(DESCRIPTION OF THE TASK):
From the records below, copy each line in which the string "Outline" occurs.
RECORDS PROVIDED Block Start
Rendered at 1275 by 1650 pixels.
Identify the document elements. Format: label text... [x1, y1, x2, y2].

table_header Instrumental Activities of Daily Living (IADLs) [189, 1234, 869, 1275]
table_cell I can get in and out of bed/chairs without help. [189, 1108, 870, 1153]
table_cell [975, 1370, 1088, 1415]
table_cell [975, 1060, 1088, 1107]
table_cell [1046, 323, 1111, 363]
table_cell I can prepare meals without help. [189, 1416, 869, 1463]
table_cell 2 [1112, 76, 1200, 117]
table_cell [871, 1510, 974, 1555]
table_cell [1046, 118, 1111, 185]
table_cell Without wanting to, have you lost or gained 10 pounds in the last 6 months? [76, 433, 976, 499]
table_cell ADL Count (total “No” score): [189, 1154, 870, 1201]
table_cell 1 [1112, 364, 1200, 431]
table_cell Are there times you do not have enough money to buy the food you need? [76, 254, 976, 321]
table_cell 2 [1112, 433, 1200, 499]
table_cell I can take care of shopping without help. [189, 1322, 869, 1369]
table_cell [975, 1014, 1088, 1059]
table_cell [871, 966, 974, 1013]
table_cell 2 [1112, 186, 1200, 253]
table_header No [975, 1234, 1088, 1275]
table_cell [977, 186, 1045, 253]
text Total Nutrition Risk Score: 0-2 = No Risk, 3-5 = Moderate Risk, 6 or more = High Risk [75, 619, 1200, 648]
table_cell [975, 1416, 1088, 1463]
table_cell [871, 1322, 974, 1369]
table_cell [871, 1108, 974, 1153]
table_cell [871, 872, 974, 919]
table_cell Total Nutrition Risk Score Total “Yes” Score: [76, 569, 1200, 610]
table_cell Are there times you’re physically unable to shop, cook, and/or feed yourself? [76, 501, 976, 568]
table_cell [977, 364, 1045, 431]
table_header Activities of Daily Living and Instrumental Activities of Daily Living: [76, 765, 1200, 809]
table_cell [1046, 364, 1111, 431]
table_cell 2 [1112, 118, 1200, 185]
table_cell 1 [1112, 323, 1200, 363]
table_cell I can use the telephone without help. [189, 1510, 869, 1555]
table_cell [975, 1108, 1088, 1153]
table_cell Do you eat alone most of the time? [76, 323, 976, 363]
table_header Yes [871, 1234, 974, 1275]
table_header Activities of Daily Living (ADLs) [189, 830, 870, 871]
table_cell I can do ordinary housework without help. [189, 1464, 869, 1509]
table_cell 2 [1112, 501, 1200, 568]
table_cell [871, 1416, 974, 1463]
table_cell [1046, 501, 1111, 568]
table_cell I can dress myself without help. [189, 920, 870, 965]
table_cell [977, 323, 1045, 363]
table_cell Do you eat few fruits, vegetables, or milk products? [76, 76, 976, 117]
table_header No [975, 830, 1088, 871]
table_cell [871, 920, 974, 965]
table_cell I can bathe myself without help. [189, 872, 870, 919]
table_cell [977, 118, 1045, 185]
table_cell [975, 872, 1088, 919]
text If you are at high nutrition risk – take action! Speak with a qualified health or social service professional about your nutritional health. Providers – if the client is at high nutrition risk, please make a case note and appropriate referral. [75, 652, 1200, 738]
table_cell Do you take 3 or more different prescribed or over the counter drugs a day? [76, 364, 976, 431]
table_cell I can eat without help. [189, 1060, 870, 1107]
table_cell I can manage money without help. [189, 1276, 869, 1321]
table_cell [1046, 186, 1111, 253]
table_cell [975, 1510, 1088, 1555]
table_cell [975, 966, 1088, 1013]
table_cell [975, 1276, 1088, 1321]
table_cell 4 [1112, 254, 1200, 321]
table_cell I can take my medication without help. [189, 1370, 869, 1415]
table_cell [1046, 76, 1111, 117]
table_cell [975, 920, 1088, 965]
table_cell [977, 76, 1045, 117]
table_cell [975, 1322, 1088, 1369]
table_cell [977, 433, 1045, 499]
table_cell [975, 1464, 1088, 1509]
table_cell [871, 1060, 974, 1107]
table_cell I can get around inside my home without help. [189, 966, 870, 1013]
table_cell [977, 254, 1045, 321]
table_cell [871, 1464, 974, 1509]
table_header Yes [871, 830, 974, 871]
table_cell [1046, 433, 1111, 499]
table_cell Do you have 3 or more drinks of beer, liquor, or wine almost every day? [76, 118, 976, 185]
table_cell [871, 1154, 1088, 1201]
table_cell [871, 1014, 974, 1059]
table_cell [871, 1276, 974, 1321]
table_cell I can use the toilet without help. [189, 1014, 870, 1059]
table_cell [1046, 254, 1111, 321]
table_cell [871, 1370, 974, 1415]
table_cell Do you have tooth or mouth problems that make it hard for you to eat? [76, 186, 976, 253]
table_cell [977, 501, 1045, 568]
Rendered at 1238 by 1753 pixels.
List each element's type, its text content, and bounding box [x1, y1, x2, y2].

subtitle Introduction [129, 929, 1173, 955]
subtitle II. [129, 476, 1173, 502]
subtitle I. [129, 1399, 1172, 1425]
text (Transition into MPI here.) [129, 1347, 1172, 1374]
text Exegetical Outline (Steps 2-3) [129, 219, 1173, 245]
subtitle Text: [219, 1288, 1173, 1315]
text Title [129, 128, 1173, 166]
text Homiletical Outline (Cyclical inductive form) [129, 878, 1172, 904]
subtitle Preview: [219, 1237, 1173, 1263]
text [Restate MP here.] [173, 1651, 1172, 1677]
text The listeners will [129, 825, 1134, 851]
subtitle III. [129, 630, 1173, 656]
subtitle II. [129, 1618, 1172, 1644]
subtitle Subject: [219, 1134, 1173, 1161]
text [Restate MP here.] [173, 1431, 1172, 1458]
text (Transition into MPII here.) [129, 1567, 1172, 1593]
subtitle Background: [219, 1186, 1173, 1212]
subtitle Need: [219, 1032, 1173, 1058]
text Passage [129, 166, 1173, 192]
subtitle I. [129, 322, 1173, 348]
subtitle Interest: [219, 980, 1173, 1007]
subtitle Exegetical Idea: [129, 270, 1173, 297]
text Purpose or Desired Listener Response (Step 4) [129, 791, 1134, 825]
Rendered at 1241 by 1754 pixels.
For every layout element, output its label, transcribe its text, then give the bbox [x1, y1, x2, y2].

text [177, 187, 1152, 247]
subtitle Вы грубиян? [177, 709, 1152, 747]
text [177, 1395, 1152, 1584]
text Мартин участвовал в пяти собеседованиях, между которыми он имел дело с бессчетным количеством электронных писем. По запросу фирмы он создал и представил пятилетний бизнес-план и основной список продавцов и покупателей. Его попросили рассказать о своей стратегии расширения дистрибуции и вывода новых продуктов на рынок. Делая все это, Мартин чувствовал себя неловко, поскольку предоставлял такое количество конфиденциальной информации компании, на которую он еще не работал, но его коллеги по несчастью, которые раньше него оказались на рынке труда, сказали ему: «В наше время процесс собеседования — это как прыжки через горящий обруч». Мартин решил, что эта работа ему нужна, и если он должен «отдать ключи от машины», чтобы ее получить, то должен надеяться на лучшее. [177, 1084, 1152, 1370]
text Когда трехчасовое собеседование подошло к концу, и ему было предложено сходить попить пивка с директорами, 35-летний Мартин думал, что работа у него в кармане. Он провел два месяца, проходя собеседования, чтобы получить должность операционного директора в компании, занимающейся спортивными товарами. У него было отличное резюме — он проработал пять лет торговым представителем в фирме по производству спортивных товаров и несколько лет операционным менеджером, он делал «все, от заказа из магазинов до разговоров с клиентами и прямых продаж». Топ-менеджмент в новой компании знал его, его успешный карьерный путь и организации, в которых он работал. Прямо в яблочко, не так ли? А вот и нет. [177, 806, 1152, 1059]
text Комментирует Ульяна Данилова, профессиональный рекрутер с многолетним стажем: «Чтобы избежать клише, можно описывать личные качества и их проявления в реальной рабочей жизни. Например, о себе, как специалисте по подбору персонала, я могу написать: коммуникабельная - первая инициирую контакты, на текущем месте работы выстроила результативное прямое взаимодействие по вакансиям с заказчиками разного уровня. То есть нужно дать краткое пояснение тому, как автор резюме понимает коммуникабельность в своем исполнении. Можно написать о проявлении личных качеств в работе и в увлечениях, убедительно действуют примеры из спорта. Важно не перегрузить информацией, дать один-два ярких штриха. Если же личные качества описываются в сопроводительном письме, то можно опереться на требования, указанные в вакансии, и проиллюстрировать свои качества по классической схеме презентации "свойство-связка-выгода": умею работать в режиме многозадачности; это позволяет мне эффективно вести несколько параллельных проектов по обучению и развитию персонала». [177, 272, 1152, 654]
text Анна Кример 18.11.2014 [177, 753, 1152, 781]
RECORDS PROVIDED Block End
(WRITTEN ANSWER):
text Exegetical Outline (Steps 2-3) [129, 219, 1173, 245]
text Homiletical Outline (Cyclical inductive form) [129, 878, 1172, 904]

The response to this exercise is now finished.